TEL AVIV – Kepala Rabi (pimpinan agama Yahudi) Yitzhal Yosef mengatakan bahwa berdasarkan hukum di Yahudi seharusnya warga non-Yahudi dilarang tinggal di Israel.
“Berdasarkan hukum Yahudi, sifatnya terlarang jika non-Yahudi tinggal di tanah Israel kecuali orang itu telah menerima tujuh hukum Noahide,” ujar Yosef, sebagaimana dilansir dari Russian Today, Rabu (30/3/2016).
Tujuh Hukum Noahide sendiri berisi pelarangan penyembahan berhala, menghujat Tuhan, membunuh, melakukan hubungan seks di luar nikah, mencuri, memakan jeroan hewan hidup.

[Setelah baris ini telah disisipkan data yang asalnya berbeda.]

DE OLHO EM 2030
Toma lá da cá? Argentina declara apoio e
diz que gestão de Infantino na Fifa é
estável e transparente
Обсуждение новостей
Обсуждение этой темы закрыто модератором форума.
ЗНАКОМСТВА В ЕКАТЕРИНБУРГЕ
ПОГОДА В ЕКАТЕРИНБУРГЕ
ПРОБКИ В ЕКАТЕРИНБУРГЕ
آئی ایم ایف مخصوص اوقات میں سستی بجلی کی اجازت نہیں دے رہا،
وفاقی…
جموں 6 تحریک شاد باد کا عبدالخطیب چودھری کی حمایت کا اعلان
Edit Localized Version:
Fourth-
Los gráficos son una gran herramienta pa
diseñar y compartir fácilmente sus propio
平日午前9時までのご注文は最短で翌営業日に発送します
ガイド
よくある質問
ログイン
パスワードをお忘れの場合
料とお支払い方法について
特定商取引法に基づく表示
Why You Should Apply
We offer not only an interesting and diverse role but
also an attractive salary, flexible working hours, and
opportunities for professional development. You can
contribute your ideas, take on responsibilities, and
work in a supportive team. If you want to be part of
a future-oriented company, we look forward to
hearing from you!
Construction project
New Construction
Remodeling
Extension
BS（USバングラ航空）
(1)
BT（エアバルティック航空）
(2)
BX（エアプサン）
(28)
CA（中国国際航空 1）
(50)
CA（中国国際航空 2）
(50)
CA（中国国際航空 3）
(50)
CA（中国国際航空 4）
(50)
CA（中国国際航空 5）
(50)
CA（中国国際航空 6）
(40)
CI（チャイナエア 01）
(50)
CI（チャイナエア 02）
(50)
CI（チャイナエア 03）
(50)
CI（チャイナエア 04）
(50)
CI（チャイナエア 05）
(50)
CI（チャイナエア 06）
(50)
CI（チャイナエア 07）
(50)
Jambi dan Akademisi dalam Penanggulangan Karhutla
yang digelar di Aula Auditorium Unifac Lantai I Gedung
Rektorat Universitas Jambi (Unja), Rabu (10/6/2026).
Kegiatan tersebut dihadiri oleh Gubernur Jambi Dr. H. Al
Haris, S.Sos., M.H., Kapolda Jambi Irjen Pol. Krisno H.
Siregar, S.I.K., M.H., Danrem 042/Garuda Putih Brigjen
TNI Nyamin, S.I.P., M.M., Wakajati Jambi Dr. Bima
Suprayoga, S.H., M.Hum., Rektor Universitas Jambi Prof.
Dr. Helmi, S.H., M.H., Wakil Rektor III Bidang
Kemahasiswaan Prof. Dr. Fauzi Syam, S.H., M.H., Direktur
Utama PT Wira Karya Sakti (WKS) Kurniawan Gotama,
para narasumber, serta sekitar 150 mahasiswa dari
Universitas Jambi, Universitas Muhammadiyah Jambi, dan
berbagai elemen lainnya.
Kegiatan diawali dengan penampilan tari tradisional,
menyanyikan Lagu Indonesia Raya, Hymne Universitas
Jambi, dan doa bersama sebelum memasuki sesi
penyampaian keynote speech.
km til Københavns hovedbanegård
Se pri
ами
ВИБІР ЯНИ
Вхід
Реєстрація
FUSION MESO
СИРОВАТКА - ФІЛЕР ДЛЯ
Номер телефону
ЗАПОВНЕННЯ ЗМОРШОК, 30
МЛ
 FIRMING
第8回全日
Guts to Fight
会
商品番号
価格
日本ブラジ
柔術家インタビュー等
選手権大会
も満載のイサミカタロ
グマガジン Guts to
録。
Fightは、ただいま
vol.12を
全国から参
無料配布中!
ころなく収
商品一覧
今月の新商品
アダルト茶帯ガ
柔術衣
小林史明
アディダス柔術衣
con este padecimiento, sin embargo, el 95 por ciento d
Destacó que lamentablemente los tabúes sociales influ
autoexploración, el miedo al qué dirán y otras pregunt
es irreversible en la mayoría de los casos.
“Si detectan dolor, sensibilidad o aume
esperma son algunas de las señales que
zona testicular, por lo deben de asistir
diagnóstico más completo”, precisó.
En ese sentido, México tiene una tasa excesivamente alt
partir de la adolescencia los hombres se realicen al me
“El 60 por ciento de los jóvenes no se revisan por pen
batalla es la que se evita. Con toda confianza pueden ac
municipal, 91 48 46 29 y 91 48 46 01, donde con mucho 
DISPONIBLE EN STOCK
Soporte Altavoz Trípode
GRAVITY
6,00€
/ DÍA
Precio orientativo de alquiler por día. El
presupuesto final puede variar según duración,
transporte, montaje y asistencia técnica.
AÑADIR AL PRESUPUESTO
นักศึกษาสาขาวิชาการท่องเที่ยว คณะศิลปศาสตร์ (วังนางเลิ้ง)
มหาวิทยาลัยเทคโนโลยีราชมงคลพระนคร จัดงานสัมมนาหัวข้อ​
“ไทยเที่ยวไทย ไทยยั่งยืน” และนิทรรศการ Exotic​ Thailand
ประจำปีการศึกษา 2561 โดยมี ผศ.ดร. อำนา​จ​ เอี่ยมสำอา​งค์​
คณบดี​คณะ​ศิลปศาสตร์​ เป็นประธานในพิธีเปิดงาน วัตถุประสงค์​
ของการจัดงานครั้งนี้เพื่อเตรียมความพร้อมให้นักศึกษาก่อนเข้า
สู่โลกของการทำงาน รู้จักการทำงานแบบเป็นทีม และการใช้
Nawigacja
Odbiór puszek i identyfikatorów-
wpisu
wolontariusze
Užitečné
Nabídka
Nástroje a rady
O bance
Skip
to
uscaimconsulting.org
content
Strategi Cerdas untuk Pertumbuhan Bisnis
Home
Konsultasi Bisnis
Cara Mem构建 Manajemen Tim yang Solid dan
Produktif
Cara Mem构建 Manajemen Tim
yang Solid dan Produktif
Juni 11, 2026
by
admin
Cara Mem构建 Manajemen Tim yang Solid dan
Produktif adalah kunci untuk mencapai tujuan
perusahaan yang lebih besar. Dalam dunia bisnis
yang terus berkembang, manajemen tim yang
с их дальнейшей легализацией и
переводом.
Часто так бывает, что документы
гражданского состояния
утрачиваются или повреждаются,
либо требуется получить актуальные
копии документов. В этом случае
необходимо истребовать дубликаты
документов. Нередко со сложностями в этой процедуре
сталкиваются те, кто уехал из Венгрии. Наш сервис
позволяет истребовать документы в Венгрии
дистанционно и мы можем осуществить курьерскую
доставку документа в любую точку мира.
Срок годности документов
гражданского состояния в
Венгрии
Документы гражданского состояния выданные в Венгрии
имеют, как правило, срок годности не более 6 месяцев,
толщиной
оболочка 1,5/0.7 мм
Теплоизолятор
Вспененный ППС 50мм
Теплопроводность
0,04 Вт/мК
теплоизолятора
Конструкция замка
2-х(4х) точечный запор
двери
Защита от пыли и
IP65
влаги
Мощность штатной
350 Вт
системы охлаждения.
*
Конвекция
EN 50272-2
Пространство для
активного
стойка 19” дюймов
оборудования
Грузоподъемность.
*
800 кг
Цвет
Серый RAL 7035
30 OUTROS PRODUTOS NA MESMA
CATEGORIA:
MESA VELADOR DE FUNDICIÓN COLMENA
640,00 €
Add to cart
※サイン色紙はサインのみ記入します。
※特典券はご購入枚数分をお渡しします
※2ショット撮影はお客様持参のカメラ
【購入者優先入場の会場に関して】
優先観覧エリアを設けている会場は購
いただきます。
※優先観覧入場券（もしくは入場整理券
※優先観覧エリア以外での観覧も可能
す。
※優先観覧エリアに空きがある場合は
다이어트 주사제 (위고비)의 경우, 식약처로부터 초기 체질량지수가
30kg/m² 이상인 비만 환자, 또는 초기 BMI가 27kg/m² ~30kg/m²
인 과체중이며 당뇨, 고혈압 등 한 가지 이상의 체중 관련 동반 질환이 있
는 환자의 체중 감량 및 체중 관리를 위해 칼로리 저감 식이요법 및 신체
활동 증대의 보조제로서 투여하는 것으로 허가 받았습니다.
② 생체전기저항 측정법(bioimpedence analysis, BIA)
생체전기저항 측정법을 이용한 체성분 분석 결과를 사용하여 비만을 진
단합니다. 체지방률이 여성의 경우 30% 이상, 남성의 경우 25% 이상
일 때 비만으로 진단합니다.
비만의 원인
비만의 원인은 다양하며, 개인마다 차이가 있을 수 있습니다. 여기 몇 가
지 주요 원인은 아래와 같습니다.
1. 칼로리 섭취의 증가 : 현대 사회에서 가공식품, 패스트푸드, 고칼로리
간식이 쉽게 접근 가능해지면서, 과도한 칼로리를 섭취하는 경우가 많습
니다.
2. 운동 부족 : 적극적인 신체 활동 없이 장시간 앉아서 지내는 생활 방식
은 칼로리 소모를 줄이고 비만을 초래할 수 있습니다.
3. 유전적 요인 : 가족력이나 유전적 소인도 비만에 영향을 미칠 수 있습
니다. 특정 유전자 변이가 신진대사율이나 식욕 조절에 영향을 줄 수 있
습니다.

Sedangkan, hukum yang terakhir berisi mengenai dibangunnya sistem hukum yang memastikan bahwa orang-orang harus patuh terhadap hukum Noahide.
Pada bagian terakhir itulah, sang pimpinan Rabi berujar bahwa orang non-Yahudi harus patuh terhadap orang-orang Yahudi yang berada di Israel.
Tampaknya, kepala Rabi ini mengatakan hal tersebut sebagai bentuk kritik terhadap warga Palestina yang memeluk agama Islam dan tinggal di wilayah Israel.